Remember to keep safe over the Christmas period. Stock up on any equipment you may need from your local Needle and Syringe programme. Some operate from local pharmacies others from drug services. Also remember to get a naloxone kit from your local drug service, it could save your life or somebody else’s.
Here’s a link to chemists open on the Christmas bank holidays.
The local Crisis centre is at Westminster Kingsway College 211 Grays Inn Road London WC1X 8RA. More information can be found here.
As soon as we get a list of opening times of drug and alcohol services over christmas and the new year we’ll get theme posted.
The December issue of Drink and Drug News can be found online here.
The UK Recovery Federation whom Frontline used to be aligned with has ceased operation and a new national recovery organisation has emerged called Faces and Voices of Recovery UK. Faces and Voices of Recovery initially started in the US and supports a wide definition of recovery which includes abstinence models and medically assisted recovery. It also supports those in recovery from alcohol dependency. Frontline can become part of the Association of Recovery Community Organizations if members wish it to be. I’ll pass details onto John May to discuss at the forum in the new year.
The Advisory Council on the Misuse of Drugs have responded to the increase in opioid related deaths in the UK in the last set of recorded figures in 2015 with some recommendations for the Home Secretary. A new Drug Strategy was expected this year but this has been delayed and is expected early next year. Some of the key points made by the ACMD are as follows:
- Central and local governments continue to invest in high-quality Opioid Substitution Therapy (OST = methadone, buprenorphine etc) of optimal dosage and duration, delivered together with interventions to help people achieve wider recovery outcomes including health and well-being, in order to continue to reduce rates of Drug Related Deaths (DRD)

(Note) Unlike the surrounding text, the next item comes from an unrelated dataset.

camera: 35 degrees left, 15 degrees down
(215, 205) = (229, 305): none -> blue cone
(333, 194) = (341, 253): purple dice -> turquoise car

- Drug treatment services should follow national clinical guidelines on OST and provide tailored treatment for individuals for as long as required.
- Central government funding should be provided to support heroin-assisted treatment for patients for whom other forms of OST have not been effective.
- That naloxone is made available routinely, cheaply and easily to people who use opioids, and to their families and friends.
The full report can be read here.
VolteFace, a policy innovation hub that explores alternatives to current public policies relating to drugs, have just published a report into the scale of drug use in English prisons.
The report can be read online here.
I first became dependant on opiates through using over the counter opiate based medicines. Drugwise have a page dedicated to OTC and prescribed drug dependency here.